Colm Keys: Time still on Walsh's side to make his mark with Kingdom
Published 29/04/2016 | 02:30
Look back at the final minutes of the All-Ireland final between Kerry and Dublin and Tommy Walsh is on the sideline beside manager Eamonn Fitzmaurice busying himself like a man who is ready to come in.
At that point Kerry had already used their maximum of six substitutes. Unless there was a blood substitution required in the four minutes of injury-time that was played, the opportunity for introducing Walsh was gone.
As meticulous an operation as Kerry would not get their figures wrong on that count but Walsh warmed up anyway. It was a curious one but then probably in keeping with the nature of a 'second coming' that has failed to get off the ground.
Of all the rumours to emerge from the Kingdom in the days after that defeat, Walsh's frustration seemed the most plausible. He had played just 13 minutes of Championship football (excluding added time), three at the end of the opening Munster Championship match against Tipperary, 10 more at the end of the All-Ireland quarter-final rout of Kildare.
The latter was an impressive cameo that suggested more to come. He caught three kick-outs cleanly, he was fouled beneath a fourth. Granted Kildare were in disarray at that stage but Walsh had left a calling card. It would be his last action for Kerry in 2015 though.
Having played a part in all seven league matches earlier in the year, starting one against Derry, opportunities thinned out.
In the off season it was clear that a greater focus would be placed on integrating Walsh and he started the first two League games against Dublin and Roscommon. His contributions in either game, chiefly from full-forward but further outfield at times too, did not stand out. For the third game he was a late substitution against in Newry, but an injury after that sidelined him, and his only other appearance came at the tail-end of the game against Cork.

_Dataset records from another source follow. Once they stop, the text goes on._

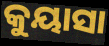
କୁୟାସା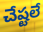
చేష్టలేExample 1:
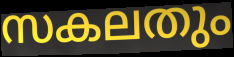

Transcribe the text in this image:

സകലതും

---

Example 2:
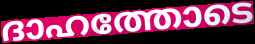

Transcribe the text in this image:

ദാഹത്തോടെ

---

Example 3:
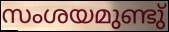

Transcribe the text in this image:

സംശയമുണ്ടു്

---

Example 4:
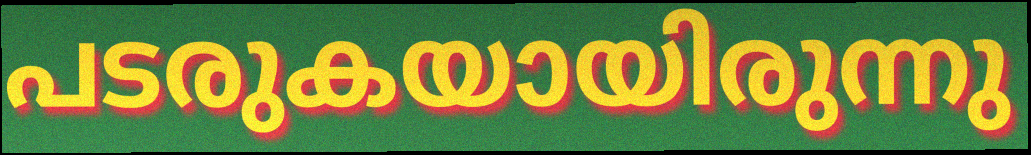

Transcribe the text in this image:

പടരുകയായിരുന്നു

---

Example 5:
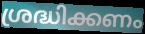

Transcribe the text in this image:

ശ്രദ്ധിക്കണം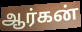
ஆர்கன்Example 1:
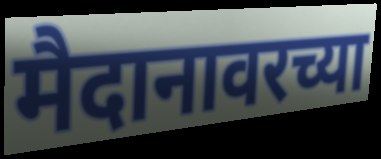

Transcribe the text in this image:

मैदानावरच्या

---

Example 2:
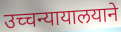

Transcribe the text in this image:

उच्चन्यायालयाने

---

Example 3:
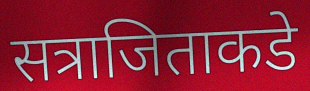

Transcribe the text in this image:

सत्राजिताकडे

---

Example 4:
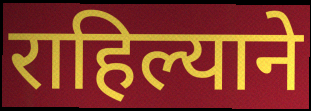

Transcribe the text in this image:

राहिल्याने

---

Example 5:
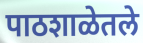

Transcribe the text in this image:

पाठशाळेतले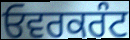
ਓਵਰਕਰੰਟ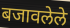
बजावलेले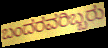
ಬಂದರವರಿಬ್ಬರು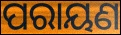
ପରାୟଣ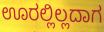
ಊರಲ್ಲಿಲ್ಲದಾಗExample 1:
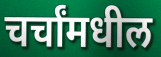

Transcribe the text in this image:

चर्चांमधील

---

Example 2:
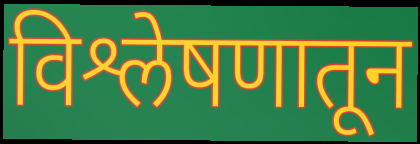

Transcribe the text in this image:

विश्लेषणातून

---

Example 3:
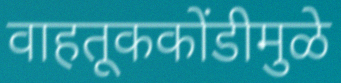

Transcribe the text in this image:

वाहतूककोंडीमुळे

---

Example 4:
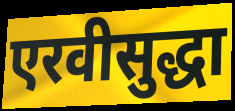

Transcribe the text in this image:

एरवीसुद्धा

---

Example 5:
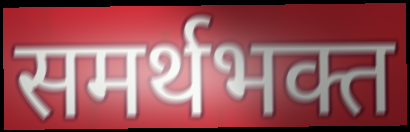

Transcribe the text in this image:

समर्थभक्त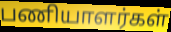
பணியாளர்கள்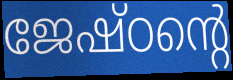
ജേഷ്ഠന്റെ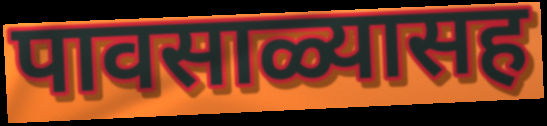
पावसाळ्यासह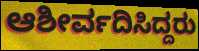
ಆಶೀರ್ವದಿಸಿದ್ದರು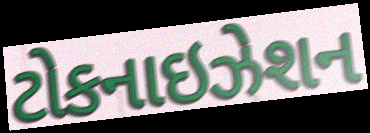
ટોકનાઇઝેશનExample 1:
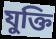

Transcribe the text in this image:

যুক্তি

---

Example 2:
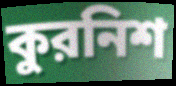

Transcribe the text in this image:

কুরনিশ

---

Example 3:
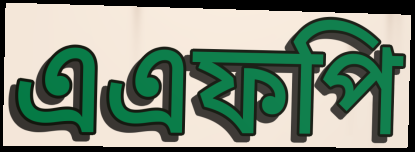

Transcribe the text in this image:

এএফপি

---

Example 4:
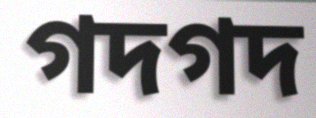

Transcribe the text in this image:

গদগদ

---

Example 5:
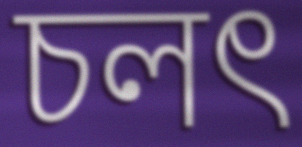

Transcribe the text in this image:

চলৎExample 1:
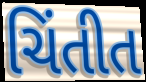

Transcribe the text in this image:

ચિંતીત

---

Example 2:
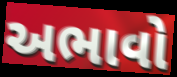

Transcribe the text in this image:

અભાવો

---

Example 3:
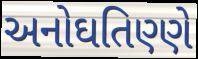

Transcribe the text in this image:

અનોઘતિણ્ણે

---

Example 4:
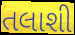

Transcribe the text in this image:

તલાશી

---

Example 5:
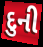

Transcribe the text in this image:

દુનીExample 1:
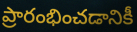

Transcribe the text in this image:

ప్రారంభించడానికీ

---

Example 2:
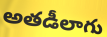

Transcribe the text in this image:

అతడీలాగు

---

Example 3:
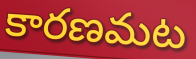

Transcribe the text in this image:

కారణమట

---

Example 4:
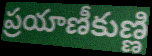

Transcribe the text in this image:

ప్రయాణీకుణ్ణి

On Sunday against Dublin he wore No 25. Again six subs went in ahead of him, this time there was no Anthony Maher and James O'Donoghue who will skip the queue when they return from injury in the coming weeks. Johnny Buckley may not have been fully fit either so he stayed put.
Put it all together, as he did, and Walsh quickly came to the conclusion that there was little point in hanging around. With everyone fit he was somewhere close to the mid-20s in the pecking order.
For a 28-year-old with five seasons as a professional sportsman behind him that's a difficult place to be.
In the current climate that prevails in Kerry after last weekend, the management will take some flak for failing to integrate a player of Walsh's dimensions and obvious ability since his return from AFL.
But the 3D-vision that the management team have at training week in and out isn't open to eyes outside the camp and, with so much emphasis placed by Kerry on training ground form, the evidence may have been there before them.
Walsh has not looked like the player that left for Australia in the aftermath of a four-point contribution to Kerry's All-Ireland success over Cork in 2009.
A serious hamstring tear that took part of the muscle off the bone - something similar to what ultimately finished Paul O'Connell's rugby career at last year's World Cup - has clearly had an impact. Injuries like that have the potential to change the mechanics of an athlete's stride.
The game he left behind in 2009 is a more dynamic, fast-moving one. For sure, there's still a place for a player of his specifications but not a quantity of them.
Sadly, Walsh hasn't been able to rediscover his 2009 form to force his case sufficiently but many observers feel he was entitled to more game-time.At 28 he still has plenty of time and Kerry might just be glad to see him around next February.